EXTRACTED TEXT:
I did not want to be seen to reprimand Senator Mac Lochlainn.Last week, Senator Mac Lochlainn and I, along with other elected representatives from our party, met the board of City of Derry Airport. Senator Mac Lochlainn has outlined the key strategic benefit it brings to the broader north-west region, not least in terms of its immediate link to the Wild Atlantic Way and everything that this can potentially offer to that part of the country.
Do the Minister of State and the Department recognise the key strategic economic benefit of the City of Derry Airport as an asset? Would he and the Minister, Deputy Ross, be prepared to meet the board of the airport - at its request - to discuss these issues? It is an exciting time for the airport, given the investment from the Executive of £7 million to progress issues relating to route development and other infrastructural issues. We could do much more, however. As Senator Mac Lochlainn said, with 40% of the airport’s footfall coming from Donegal, it is past time the Government appreciated the significant asset this city airport represents and brought about the necessary investment to ensure that it gets over the line in the context of the fantastic work it is doing.
Ba mhaith liom buíochas a ghabháil leis na Seanadóirí as ucht an t-ábhar seo a ardú inniu. I am taking this matter on behalf of my colleague, the Minister for Minister for Transport, Tourism and Sport, Deputy Ross.
There are no plans to provide Exchequer funding to the City of Derry Airport. As the Senators will be aware, the Department of Transport, Tourism and Sport has a five-year regional airports programme, covering the period 2015 to 2019, to provide targeted supports to our four regional airports, namely in Kerry, Donegal, Waterford and Ireland West Airport Knock. This programme was approved by the European Commission in August 2015 under the 2014 EU guidelines on state aid to airports and airlines.

TASK INSTRUCTIONS: Reproduce, word for word, the stretch of the airport debate that opens with "There are no" and closes with "airports and airlines.".

INFORMATION PROVIDED:

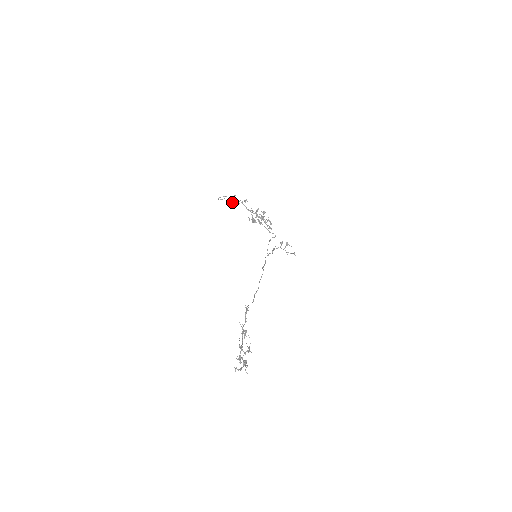
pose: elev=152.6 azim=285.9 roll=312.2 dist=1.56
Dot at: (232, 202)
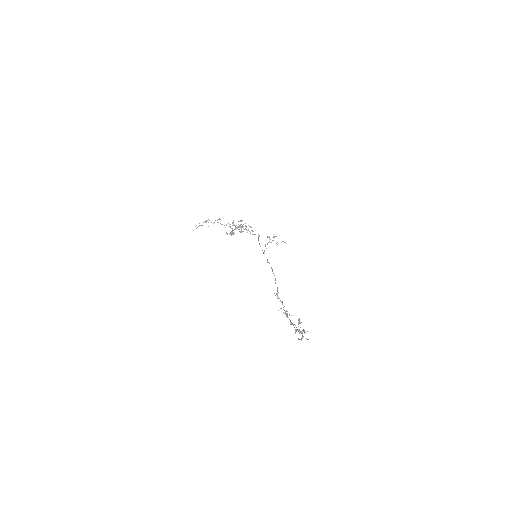
Dot at: occluded
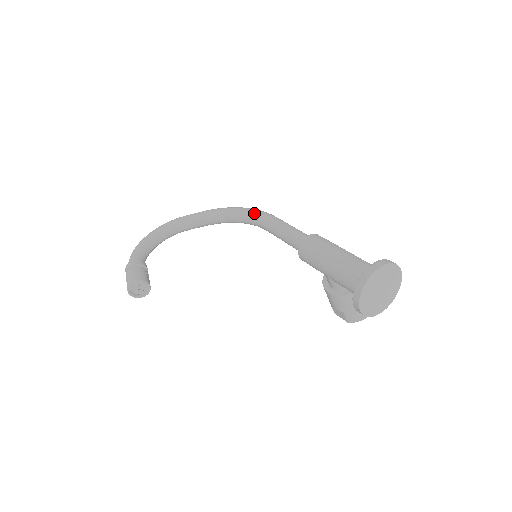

TASK OUTPUT:
There are no plans to provide Exchequer funding to the City of Derry Airport. As the Senators will be aware, the Department of Transport, Tourism and Sport has a five-year regional airports programme, covering the period 2015 to 2019, to provide targeted supports to our four regional airports, namely in Kerry, Donegal, Waterford and Ireland West Airport Knock. This programme was approved by the European Commission in August 2015 under the 2014 EU guidelines on state aid to airports and airlines.